The best way to nurture the miracle, certainly, is to diligently protect and strengthen the relationship. Feed in the garden of Bible study and Christian classics. Pray. If you’re a composer, listen to the grand musical ideas God is expressing through your peers. Artists, go walk along a lake; pause to witness God’s spectacular sunsets and the innocent play of his children. Authors will find God speaking to them through a growing familiarity with Psalms and scripture promises.
Shannen Fields and I have been working our way through a trilogy of Christian fiction stories set in my childhood home of Thailand. We hope the books get published and sell a lot of copies . . . and, okay, bring in a few royalty dollars. But that wasn’t our motivation; we simply like to craft well-told and colorful adventures and make a life of serving Jesus appear winsome and workable. Often in my daily prayers, I flat-out say: “Lord, these are your stories. Please help shape them. Guide our minds and bring us fresh ideas.” And every now and again . . . wow!

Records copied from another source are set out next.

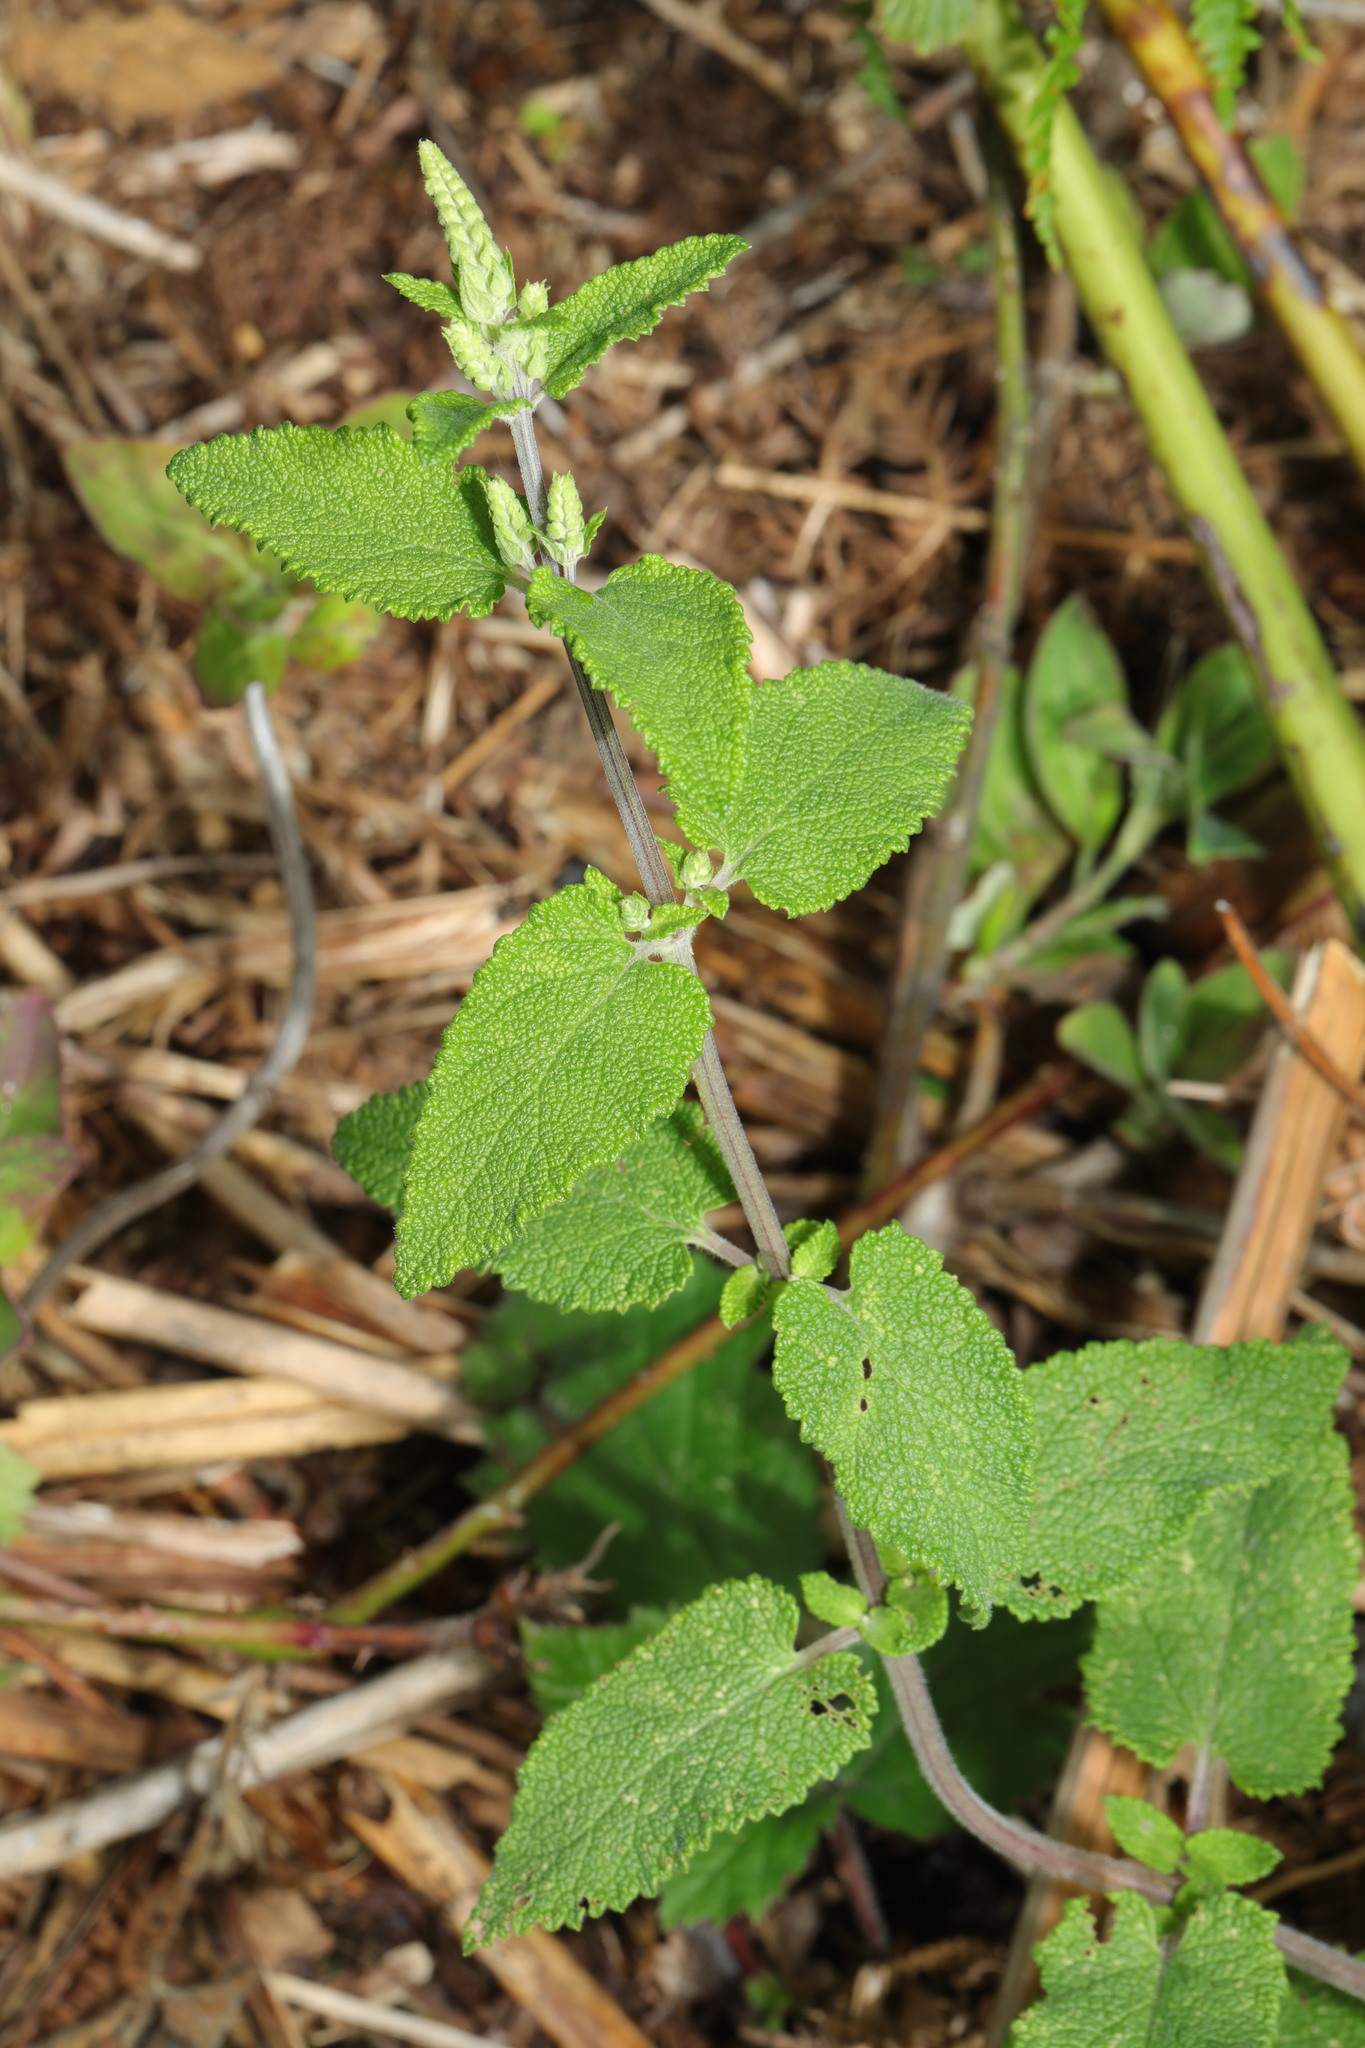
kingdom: Plantae
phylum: Tracheophyta
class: Magnoliopsida
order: Lamiales
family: Lamiaceae
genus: Teucrium
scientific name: Teucrium scorodonia
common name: Woodland germander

Often a new idea is simply and suddenly there. Or I lay in bed, waiting to fall asleep, and possible upcoming scenes simply bounce into view. So keep a pencil on the nightstand. Other times I’ll be writing, punching the keys, and abruptly I stare at the screen and see that a really nice plot twist or effective metaphor is already blinking in front of me, black letters on the white backdrop . . . and I really did not consciously think my way through the process. God just pure and simple made himself my unseen writing partner. I got to the end of a story once and gave a satisfied sigh, commenting to Lisa: “I don’t know quite how, but this is a better story than I could have thought of by myself.” (She didn’t disagree.)
Not long ago I was penning a final-chapter wedding scene where Sue, the bride, survived a long and cancer-ridden saga with the petulant son of her fiancé – now converted and baptized in a Bangkok hotel swimming pool. I sat down to verbally color in the spaces: the bridal dress, the tuxedos, the white runner going up the aisle to where the candles twinkled in the California air, the exchange of “I do’s.” And all at once there was this biblical moment, lifted right from the cross, where Jesus says seven words, first to Mary. “Woman, behold thy son.” Then to his disciple: “Behold thy mother.” A pure gift. All I did was look up John 19 and write it down.
Some creative people complain that theirs is a lonely journey, something they have to struggle through all by themselves. All I can say is: no way.